Logo

Much of the media, and at least some government insiders who collude with them in pushing dubious narratives, want you to believe President Trump is breaking with Israel’s Benjamin Netanyahu over Iran negotiations; expect such lies to get louder and more self-assured the longer those talks drag on.

The two nations’ interests aren’t identical, nor are the two leaders’ — but reports of a growing divide are mainly an effort to create one.


  President Trump greets Israeli Prime Minister Benjamin Netanyahu for a press conference after meeting at Trump’s Mar-a-Lago club in Palm Beach, Florida, on December 29, 2025. REUTERS President Trump greets Israeli Prime Minister Benjamin Netanyahu for a press conference after meeting at Trump’s Mar-a-Lago club in Palm Beach, Florida, on December 29, 2025. REUTERS

Take the Axios story claiming Trump screamed at Bibi the other night for fighting back after Hezbollah launched fresh attacks on Israel: We hear the friction was in fact two-way, after Trump posted something suggesting Israel had agreed to do nothing while a Netanyahu tweet seemed to indicate full-scale fighting was back on.

OK: The president confirmed to our own Miranda Devine that he called Bibi “effing crazy,” but also gave key context: “I like Bibi a lot, and I work very well with him”; this was a blip in relations between “a wartime president” and “a wartime prime minister.”
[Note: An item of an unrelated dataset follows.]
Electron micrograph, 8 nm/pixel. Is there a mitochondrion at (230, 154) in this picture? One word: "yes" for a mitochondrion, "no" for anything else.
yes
In reality, Jerusalem is limiting its counterattacks, while Washington understands that the IDF can’t do nothing when terrorists are firing rockets at civilians; wartime allies work this stuff out.

Meanwhile, these same media interests (and their favored sources) love nothing more than to treat the endless bluster from various Iranian figures at face value, when most of it means nothing at all because none of them are the actual decision-makers in Tehran.
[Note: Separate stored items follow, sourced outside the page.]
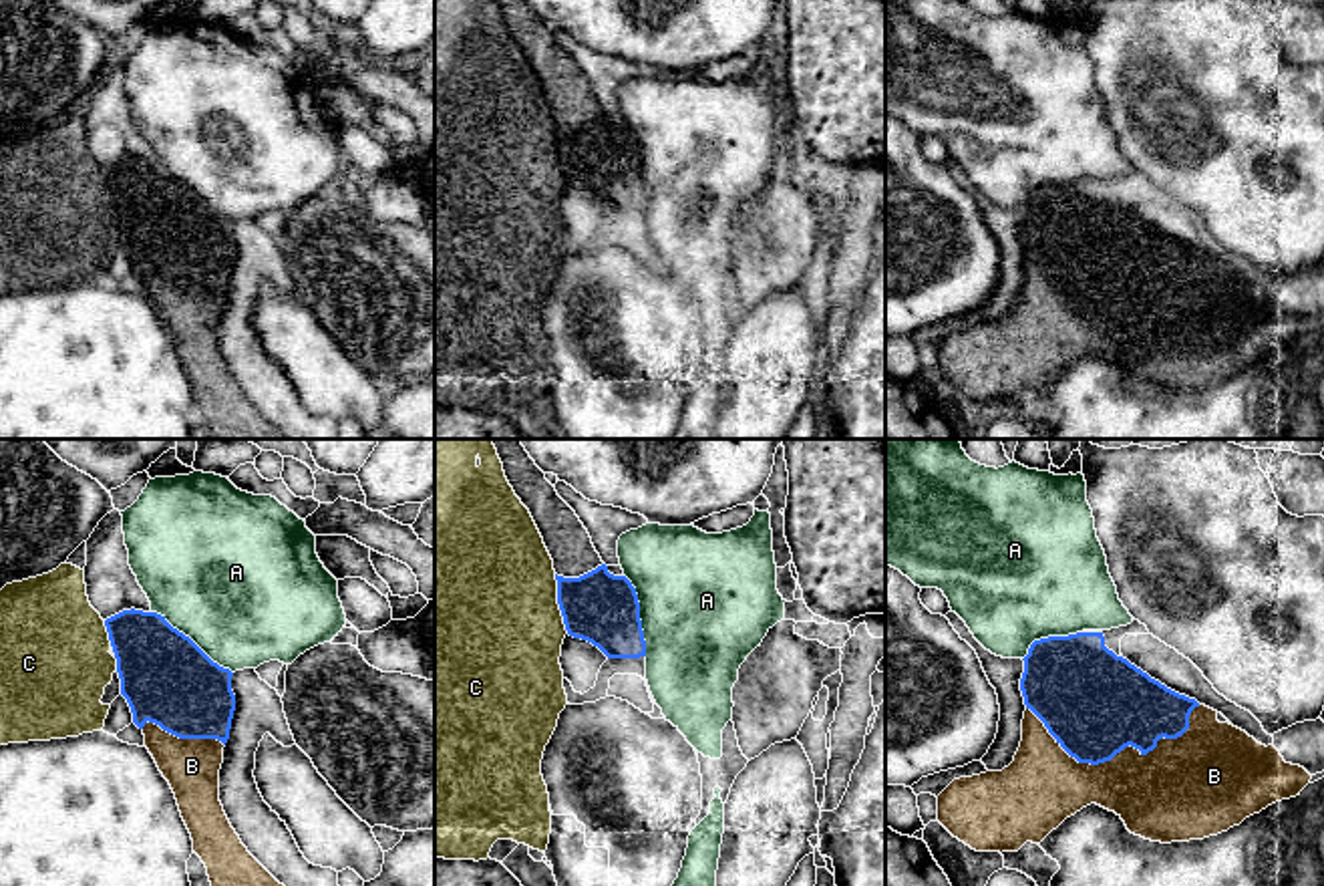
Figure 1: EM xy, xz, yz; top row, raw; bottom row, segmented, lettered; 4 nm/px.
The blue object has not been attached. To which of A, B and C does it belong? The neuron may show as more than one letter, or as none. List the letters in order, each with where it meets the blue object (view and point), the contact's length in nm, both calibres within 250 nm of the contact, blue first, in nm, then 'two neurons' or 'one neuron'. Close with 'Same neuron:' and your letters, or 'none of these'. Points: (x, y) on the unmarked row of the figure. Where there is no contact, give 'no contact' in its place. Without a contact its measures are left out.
A: meets blue in xy at (190, 188); contact 420 nm long; 360 nm thick on the blue side, 500 nm on the other; two neurons
B: meets blue in yz at (1117, 301); contact 700 nm long; 420 nm thick on the blue side, 360 nm on the other; one neuron
C: meets blue in xz at (558, 152); contact 240 nm long; 280 nm thick on the blue side, 500 nm on the other; two neurons
Same neuron: B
“Reports” that the Islamic Republic is refusing to end the war without $1 trillion in reparations, an end to all sanctions, international recognition of its right to unrestricted uranium enrichment and toll power over the Strait of Hormuz add up to nothing: Washington won’t agree to any of it, and Tehran lacks the power to impose its will.
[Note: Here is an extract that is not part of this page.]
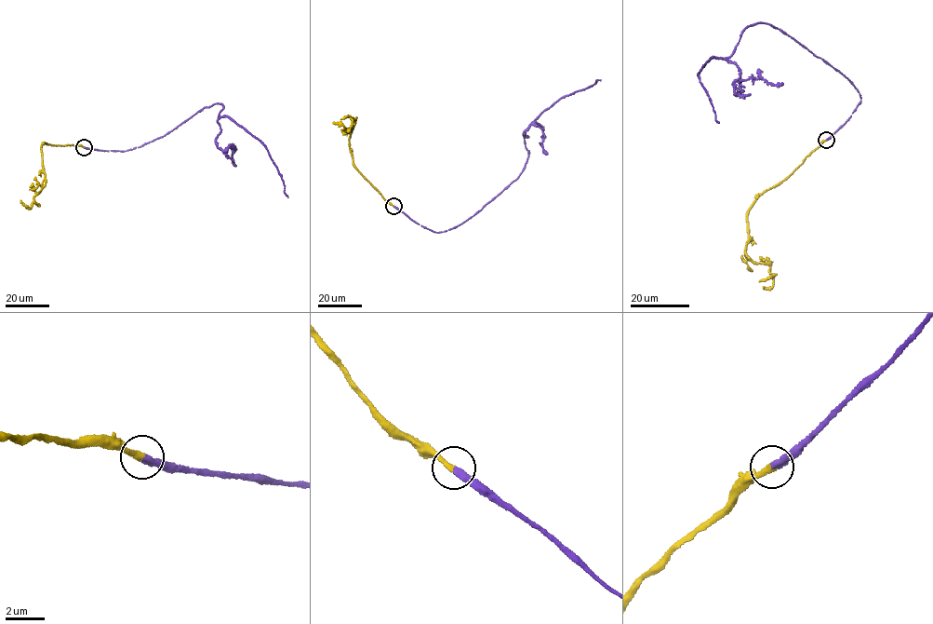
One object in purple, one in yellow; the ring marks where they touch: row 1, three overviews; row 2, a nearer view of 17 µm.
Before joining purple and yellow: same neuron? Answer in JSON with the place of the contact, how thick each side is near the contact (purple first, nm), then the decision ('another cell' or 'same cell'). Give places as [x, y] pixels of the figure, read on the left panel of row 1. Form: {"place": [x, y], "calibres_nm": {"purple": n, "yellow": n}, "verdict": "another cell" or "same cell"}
{"place": [84, 147], "calibres_nm": {"purple": 340, "yellow": 300}, "verdict": "same cell"}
Iran doesn’t dare let the war reopen in full, though it’s willing to keep the cease-fire stalemated while it digs out of some of the damage from the first phase, and the regime’s factions try to work out their differences.

Those “demands” are as meaningless as Iranian threats to destroy US forces all across the region and so on.

Even more absurd is the idea that Tehran won’t take peace unless Jerusalem agrees to Hezbollah’s fascist domination of southern Lebanon and constant bombardment of the Israeli north.

Sorry: No country in the world can sit quiet in the face of nonstop terrorist rocket fire, and the leader of any democracy who tried would be rapidly hounded from office.

The reporters (and their sources) who pretend Trump wants Bibi to do that are willfully ignoring these obvious facts to paint their preferred illusions — with no worry at all for how it serves the interests of Iran’s rulers.

After two months with basically zero public information on the US-Iran talks (and Trump’s posts don’t count any more than Iran’s bluster), it’s inevitable that the press resorts to offering disinformation; indeed, the fact that the Western media will rush to smear Trump is likely part of Tehran’s calculations in stretching out negotiations.

In our minds, that’s just one more reason to call the Iranians’ bluff, force the strait open and leave the Islamic Republic to rot.